Information shown below:

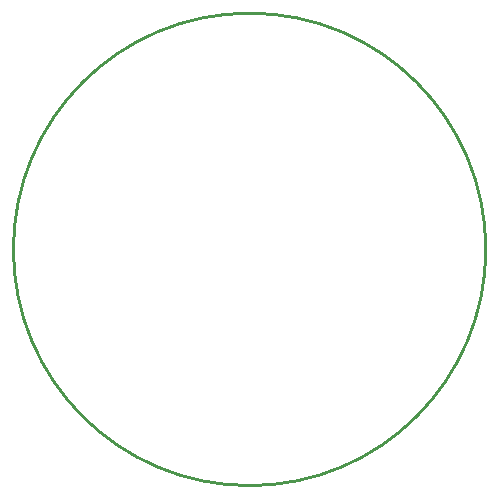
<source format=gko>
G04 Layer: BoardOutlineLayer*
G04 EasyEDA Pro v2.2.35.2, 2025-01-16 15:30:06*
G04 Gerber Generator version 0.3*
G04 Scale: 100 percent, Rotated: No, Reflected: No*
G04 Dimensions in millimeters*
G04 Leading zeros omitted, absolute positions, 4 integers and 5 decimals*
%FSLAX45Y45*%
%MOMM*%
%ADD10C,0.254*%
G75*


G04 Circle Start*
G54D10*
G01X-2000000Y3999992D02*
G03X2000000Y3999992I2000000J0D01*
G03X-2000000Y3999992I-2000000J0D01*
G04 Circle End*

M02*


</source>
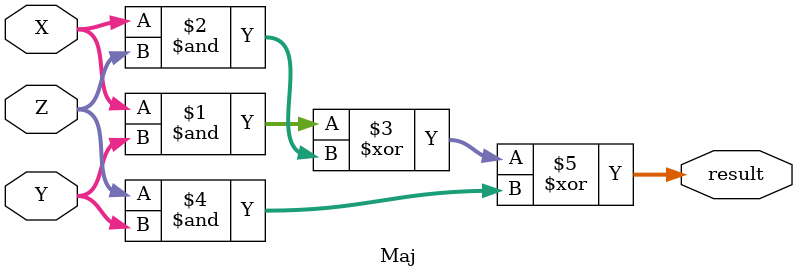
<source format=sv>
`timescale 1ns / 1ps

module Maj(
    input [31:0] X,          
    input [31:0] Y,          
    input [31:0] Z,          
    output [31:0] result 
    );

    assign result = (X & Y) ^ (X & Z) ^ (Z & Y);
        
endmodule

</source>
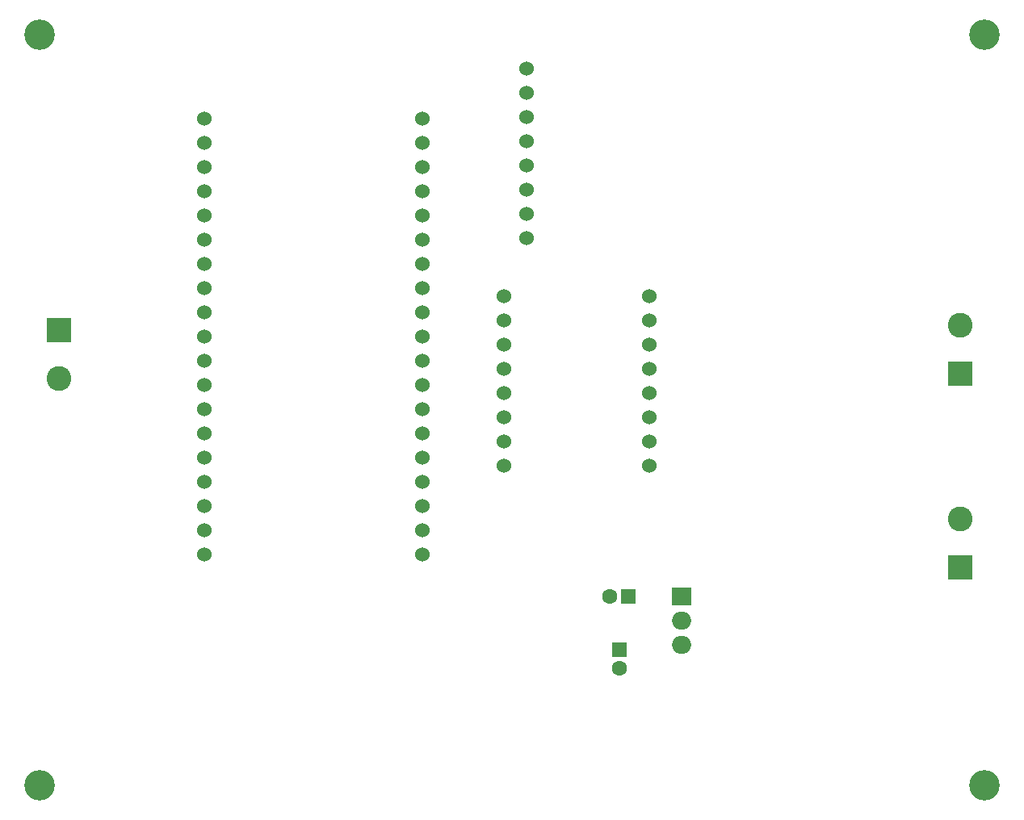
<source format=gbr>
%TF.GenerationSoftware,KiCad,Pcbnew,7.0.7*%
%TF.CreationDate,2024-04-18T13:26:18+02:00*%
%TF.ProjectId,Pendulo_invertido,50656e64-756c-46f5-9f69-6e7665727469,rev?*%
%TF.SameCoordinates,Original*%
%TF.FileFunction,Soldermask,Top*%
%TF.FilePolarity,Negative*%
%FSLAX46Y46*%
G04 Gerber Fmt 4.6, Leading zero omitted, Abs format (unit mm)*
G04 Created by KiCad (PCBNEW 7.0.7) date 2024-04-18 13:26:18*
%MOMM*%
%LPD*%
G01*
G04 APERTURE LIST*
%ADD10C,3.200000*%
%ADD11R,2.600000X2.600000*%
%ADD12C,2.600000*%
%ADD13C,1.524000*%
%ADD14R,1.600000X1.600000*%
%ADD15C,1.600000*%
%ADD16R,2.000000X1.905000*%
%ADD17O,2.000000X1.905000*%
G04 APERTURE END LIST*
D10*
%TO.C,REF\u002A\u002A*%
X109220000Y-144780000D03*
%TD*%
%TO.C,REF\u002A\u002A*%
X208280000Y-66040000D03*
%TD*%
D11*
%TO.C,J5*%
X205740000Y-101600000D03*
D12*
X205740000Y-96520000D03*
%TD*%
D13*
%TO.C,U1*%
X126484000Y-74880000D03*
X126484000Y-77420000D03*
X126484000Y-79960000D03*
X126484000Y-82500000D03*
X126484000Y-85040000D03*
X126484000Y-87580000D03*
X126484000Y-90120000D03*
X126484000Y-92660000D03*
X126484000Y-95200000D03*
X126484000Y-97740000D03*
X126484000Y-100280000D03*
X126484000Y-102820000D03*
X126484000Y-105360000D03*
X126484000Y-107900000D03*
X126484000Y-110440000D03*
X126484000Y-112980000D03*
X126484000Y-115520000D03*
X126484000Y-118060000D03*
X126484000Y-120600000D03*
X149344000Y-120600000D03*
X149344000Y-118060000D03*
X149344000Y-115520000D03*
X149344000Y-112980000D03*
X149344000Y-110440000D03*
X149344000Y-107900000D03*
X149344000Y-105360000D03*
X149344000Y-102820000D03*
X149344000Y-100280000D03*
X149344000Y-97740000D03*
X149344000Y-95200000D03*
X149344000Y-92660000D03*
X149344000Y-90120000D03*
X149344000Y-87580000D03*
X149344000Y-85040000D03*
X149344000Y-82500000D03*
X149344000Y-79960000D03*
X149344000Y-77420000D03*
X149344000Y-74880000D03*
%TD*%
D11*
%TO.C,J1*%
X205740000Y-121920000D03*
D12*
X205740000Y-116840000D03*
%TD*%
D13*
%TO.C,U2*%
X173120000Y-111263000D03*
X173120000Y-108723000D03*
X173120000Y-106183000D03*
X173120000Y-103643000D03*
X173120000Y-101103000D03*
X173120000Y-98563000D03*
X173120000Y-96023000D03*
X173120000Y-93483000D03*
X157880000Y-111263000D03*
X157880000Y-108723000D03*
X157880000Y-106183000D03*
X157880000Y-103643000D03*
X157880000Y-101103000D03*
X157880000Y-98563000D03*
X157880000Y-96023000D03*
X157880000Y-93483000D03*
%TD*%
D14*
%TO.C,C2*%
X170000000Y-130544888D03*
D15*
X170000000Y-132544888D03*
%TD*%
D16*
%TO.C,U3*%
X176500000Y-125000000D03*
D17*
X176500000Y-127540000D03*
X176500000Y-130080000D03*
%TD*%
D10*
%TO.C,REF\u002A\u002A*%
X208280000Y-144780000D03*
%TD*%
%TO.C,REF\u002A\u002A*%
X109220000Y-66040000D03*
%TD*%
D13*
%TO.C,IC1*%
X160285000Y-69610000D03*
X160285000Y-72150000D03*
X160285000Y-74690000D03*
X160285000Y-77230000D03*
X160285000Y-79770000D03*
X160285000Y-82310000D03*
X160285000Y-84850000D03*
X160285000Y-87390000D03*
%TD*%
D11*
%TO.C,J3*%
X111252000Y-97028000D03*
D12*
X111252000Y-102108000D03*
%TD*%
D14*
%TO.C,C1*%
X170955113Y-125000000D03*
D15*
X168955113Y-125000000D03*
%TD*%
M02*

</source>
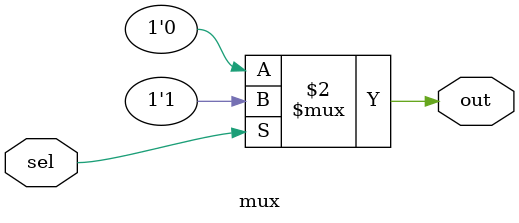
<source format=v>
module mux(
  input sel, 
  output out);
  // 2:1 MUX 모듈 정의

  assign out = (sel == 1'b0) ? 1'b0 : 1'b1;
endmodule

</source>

End of Information shown.
Information shown below:

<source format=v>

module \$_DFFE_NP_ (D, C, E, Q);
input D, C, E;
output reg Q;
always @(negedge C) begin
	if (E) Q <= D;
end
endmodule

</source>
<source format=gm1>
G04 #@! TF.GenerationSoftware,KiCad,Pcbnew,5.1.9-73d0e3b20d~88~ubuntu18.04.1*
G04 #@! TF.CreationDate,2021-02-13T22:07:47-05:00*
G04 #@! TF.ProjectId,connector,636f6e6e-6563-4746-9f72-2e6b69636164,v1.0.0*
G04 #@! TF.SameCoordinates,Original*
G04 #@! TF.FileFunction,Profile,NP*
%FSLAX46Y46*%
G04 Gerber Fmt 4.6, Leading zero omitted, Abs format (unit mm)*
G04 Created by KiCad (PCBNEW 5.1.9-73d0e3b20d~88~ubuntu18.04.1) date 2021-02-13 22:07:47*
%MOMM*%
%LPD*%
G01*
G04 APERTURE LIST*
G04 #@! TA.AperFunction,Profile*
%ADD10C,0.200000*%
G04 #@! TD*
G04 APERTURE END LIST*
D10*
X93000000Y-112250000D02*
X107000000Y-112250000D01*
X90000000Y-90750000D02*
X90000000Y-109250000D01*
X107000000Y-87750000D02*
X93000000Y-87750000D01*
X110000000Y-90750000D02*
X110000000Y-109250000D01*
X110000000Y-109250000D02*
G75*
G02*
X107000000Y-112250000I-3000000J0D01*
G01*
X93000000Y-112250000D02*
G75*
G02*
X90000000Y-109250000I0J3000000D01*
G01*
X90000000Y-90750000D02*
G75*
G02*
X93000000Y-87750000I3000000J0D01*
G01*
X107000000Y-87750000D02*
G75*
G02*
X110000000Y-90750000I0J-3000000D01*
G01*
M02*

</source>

End of Information shown.

Brief | Say how many lines of the entries above include the string "FileFunction", giving the number and nothing else.

Answer space | 2